### [Given request 1]
Rewrite the paragraph of the talk on entering sesshin that begins "And Zen isn't supposed to help us" more briefly, keeping its main facts.
### [Given request 2]
Pick up the talk on entering sesshin after its last sentence and continue it.

I started feeling it, of course, yesterday or so. But entering Sashin, what is entering Sashin? I don't have to say too much to you about Sashin. Because so many of you have done so many Sashins. And of course you know that Sashin means to gather people. gather the mind. Yeah, and that sounds good. And it's good to gather the mind and be more present within your own presence and to be more concentrated but I'd like to look at this what are we doing entering a saschin with more sense of

[02:43]

of entering as a craft. Handwork, well, Geistwerk. I don't translate that. Or, uh, heartwork. Herzarbeit. Yeah. Or hand playfulness. Hand work and play. And having a good time here. Because I'd like you to have a good time in Sashin. I said to someone recently that who said Zen is, who said something like, well, Zen is supposed to help us.

[04:17]

And Zen isn't supposed to help us. I mean, Zen is nothing. Zen is just a tool. To say Zen is supposed to help us is like saying a hammer is supposed to help us. A hammer, if you use it, can help you put in a nail. In that sense, Zen is a tool that you decide to use. So we have, of course, a great, I think, that's why I'm doing this, a great opportunity to spend these days in sitting, and these days of sitting with each other in our Johanneshof Sendo.

[05:24]

So much work has gone into just today with the flowers and incense. And the clean floor and the clean windows and all that green stuff out there growing. So entering this sesshin.

[06:25]

I think I've used the image of cooking and broth quite often. And of course you're entering into your own soup here. But we're also entering into our sashin soup. So I have the opportunity to practice zazen this week. And I also have the opportunity to practice Zazen with each of you. And also each of your zazen bodies, meditation bodies.

[07:25]

Each of you, I'm practicing with each of you as a person and each of you as a meditating person. And I can feel you, you know, as we enter into Sesshin. I can feel you already as meditating persons. And this is not something you can produce at home. We can only do this unless you had a big home with a room and altar and flowers. We have to do it here. And you invited everybody to come. So, again, entering this sashin broth.

[08:45]

Sounds okay to me. Now, there's some... There's a lot of teachings that are... that are experiential and context dependent or they can be taught orally, verbally But only in particular kinds of contexts. Only in perhaps the sesshin, this sesshin. So I would like to speak about perception separated from cognition.

[10:08]

Yes, I'm trying to talk here about entering into this sashin soup stock. And we speak a lot about, I speak a lot about not identifying with your thoughts. But now I want to give you a particular way to practice not identifying with your thoughts.

[11:10]

Dignaga was one of the principal Yogacara teachers. Excuse me, what was that? Dignaga. Dignaga. I'm not sure I'm pronouncing it right, but that's... Yeah, and he was a teacher of Dharmakirti. And he lived from, I don't think they know for sure, but about 480 to 530, something like that. And he defined perception as cognition separated from conception. As he defined perception as cognition or knowing separated from perception. Konzeption.

[12:29]

Also getrennt von kognition, also von erkennen, und konzeption, das ist ein Wort, was wir im Deutschen nicht so haben, also ein Konzept bilden. You know. The former concept, right? Yes, separated from conceiving, from forming concepts. We don't have conception in Germany. Well, you do a lot of it. Yeah, but we don't name it. Oh. Oh, now you must have, you have no distinction between perception and conception? We don't have the word conception. We have perception, of course. Naming? Yeah, namensgebung. Okay, so say naming, that's all right. Good. Also namensgebung. It's interesting what we overlook. Now, I've given talks in the past about direct perception. And you may hear what I'm saying here and think, oh, this is like the lecture of 1986, if you happen to remember, on direct perception.

Saved data entries:
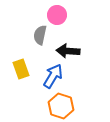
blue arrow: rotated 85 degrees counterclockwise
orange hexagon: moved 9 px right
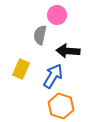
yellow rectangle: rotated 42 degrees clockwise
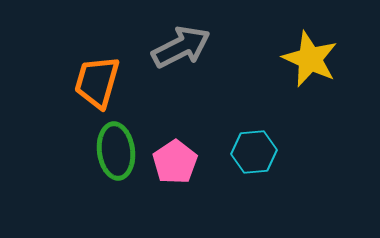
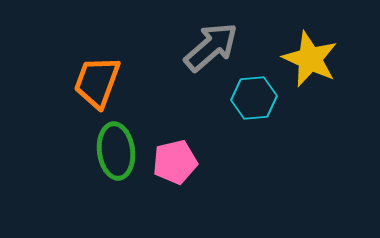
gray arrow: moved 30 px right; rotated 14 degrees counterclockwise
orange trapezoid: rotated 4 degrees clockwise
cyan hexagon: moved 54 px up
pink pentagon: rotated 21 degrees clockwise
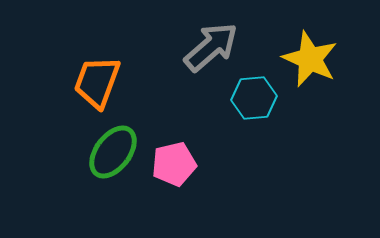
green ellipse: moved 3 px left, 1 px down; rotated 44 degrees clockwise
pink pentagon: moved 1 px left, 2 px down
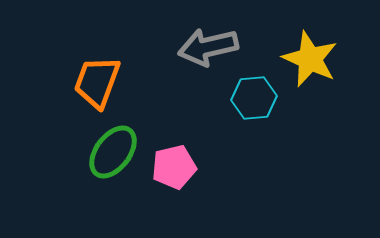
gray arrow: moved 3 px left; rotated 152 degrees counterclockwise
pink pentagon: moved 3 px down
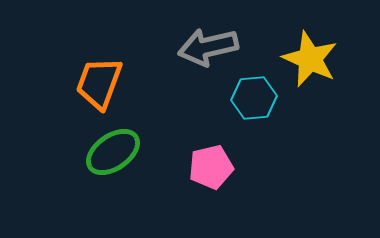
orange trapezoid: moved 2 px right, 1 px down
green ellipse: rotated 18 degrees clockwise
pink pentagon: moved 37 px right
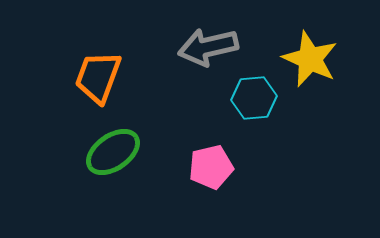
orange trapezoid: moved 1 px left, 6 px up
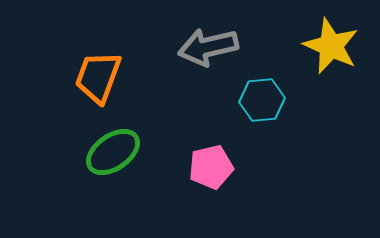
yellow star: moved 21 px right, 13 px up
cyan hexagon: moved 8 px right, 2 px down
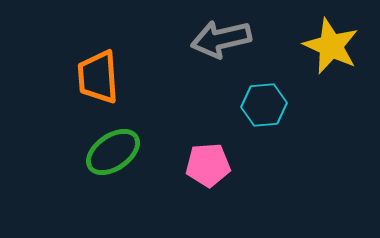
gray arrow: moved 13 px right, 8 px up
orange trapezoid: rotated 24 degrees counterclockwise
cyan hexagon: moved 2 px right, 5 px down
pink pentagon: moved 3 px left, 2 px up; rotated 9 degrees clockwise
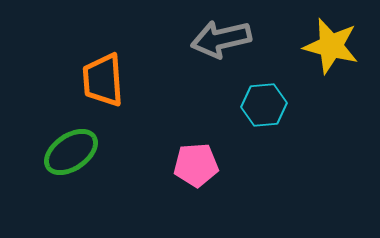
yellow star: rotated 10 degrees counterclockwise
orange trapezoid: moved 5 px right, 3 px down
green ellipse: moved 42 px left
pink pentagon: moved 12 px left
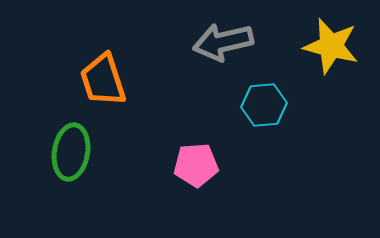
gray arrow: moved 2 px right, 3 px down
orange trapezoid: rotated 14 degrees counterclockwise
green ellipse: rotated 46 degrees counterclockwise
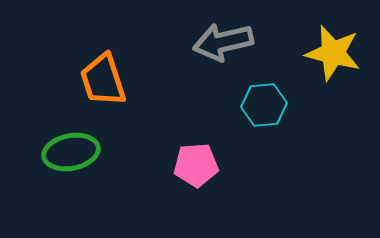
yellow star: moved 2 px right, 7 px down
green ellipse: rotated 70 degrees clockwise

### [Task response 1]
Zen is not meant to help us, because Zen is only a tool. A hammer can help you put in a nail if you use it, and in the same way Zen is a tool you decide to use. The days of sitting together in the Johanneshof Sendo are a great opportunity to use it.

### [Task response 2]
[13:43]

But if you think that, you're conceiving. Why don't you just use the English word? Yeah. Because from my experience, I'm talking about direct perception today in a way that I've never spoken about before. Now, Dignagos, what does he mean when he says, The way he puts it is to remove conceptualizing from perceiving. And to remove it means it's an act, it's a... a craft, an action, to remove it from conception.

[14:52]

And why bother to do this? Okay, so Sashin Zazen practice gives you a chance to observe yourself. To study yourself. But there's already a problem with observing yourself. Because there's an observer. An observer makes three things. There's the object of perception. There's the senses. And there's the observer of the process. So there's three things. So it separates you.

[15:53]

Now in English we have related words, we have perception. We have app perception. I can tell you what it means, if that helps. Aperception means to perceive with full knowledge of the relatedness of the perception to past events and things like that. To aperceive means to perceive with the awareness of how it relates to your past and other things. And then we have another word, percipience. Percipience means to know perception as a power.

[17:09]

Okay, so let's just take the floor. I look at the floor. And I perceive the floor. Quite a nice surface actually. And it makes lots of little talks while we're doing kin-hin. Now, if I turn my perception of the floor into a conception, Wenn ich also meine Wahrnehmung vom Fußboden in eine Konzeption, also eine Konzeptbildung verwandle, dann halte ich sofort damit die Wahrnehmung an, damit ich sehe einen Fußboden. in the bandwidth within the bandwidth of perception.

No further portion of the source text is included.